Speechless (ABC)

There aren’t many shows on air that feature actual disabled actors in credible and good roles but the landscape is quickly changing. When Breaking Bad cast RJ Mitte as Walter White’s son they proved that a character with cerebral palsy could be effectively portrayed by a person with the condition. The brilliance of the role and the importance of the implication wasn’t lost on the actor who now advocates for the cause. In came ABC with Speechless, a beautiful response to the call.

Written as a family sitcom, the show focuses on the life of a special needs kid. His parents and siblings bend over backwards to improve his quality of life making sacrifices along the way that set and alter the overall power dynamic. Realizing  JJ is fully functioning mentally but unable to move physically due to the severety of his cerebral palsy is a treat because this teenager’s lines and interactions convince you that he is living a happy go lucky existence. You learn to appreciate his humor and charm, especially when delivered through the antics of his communication aid and once school janitor Kenneth (Cedric Yarbrough).

Younger brother Ray and sister Dylan have to pull their weight and help JJ through his adolescences while dealing with their own high school issues.
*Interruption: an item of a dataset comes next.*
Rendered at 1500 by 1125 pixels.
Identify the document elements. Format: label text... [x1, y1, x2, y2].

Their mother Maya, played by Mini Driver, isn’t making things any easier with her over the top, force to be reckoned with attitude. She has to be fierce since as a mother of three, one with special needs, she has to go above and beyond to make life as normal and fair as possible for all which can be a challenged due to her son’s handicap. In contrast, Jimmy (the dad) is the laid back partner in crime that balances the crazy to hotness ratio of his wife and provides insight into the life of special needs dads and to the hardship of providing for his unconventional family.
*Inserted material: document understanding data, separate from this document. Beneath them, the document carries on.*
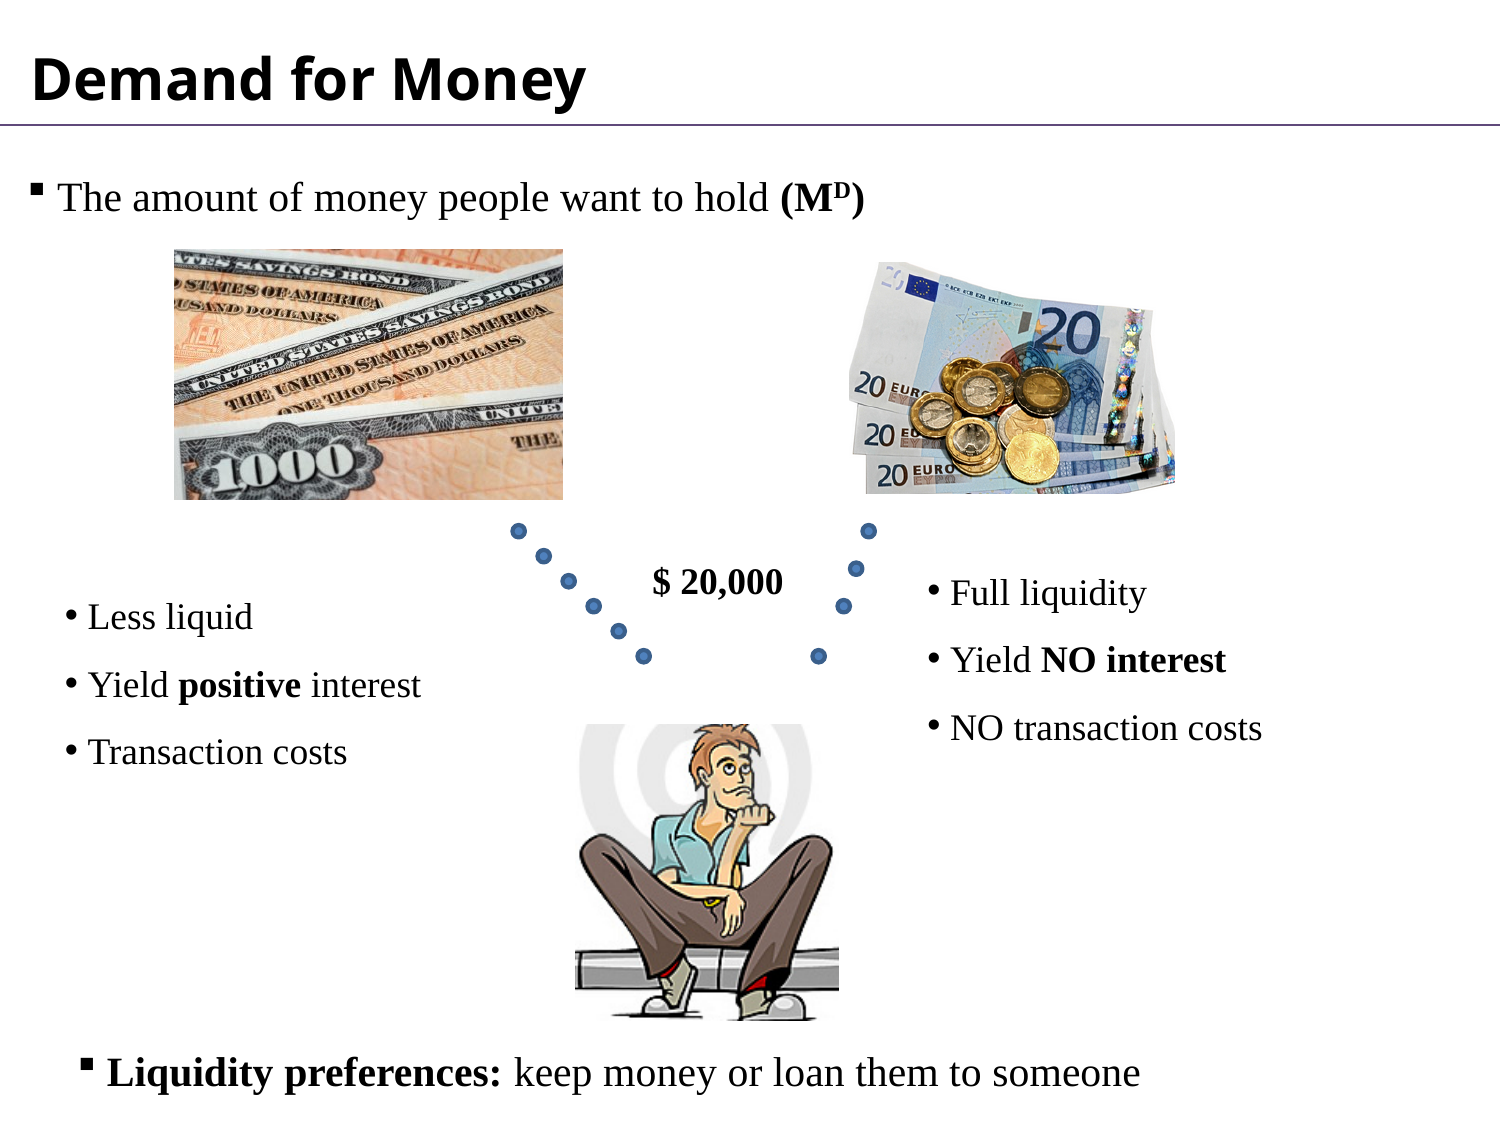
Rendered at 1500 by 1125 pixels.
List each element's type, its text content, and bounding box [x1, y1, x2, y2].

text_box [847, 560, 865, 577]
picture [174, 249, 563, 501]
picture [849, 262, 1176, 495]
text_box [560, 572, 577, 590]
picture [574, 724, 840, 1021]
text_box Less liquid Yield positive interest Transaction costs [49, 562, 488, 780]
text_box [836, 597, 853, 615]
text_box [535, 547, 553, 565]
text_box [585, 597, 602, 615]
text_box [635, 647, 652, 665]
text_box [510, 522, 527, 540]
text_box [610, 622, 628, 640]
text_box Liquidity preferences: keep money or loan them to someone [62, 1012, 1225, 1103]
text_box [860, 522, 877, 540]
text_box Full liquidity Yield NO interest NO transaction costs [912, 537, 1350, 755]
text_box Demand for Money [15, 0, 602, 120]
text_box [810, 647, 827, 665]
text_box $ 20,000 [637, 549, 838, 610]
text_box The amount of money people want to hold (MD) [12, 137, 1175, 378]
What struck me the most about the series is that the DiMeo’s decided to have more children after having a child with a disability this restrictive and care intensive. It never dawnes on me that there are many families put there that decided to make the best of it and ran with what they were handed, building beautiful chaotic lives for their children despite the economic and emotional strain of their situation. Their journey, although scripted, is inspiring as they are truly living the American Dream albeit it with great difficulties.

Speechless is one of the best comedies on the air. Take a look at Season One and tell me what you think! It redefines the term #thestruggleisreal in a funny way. Watch live Wednesdays on ABC.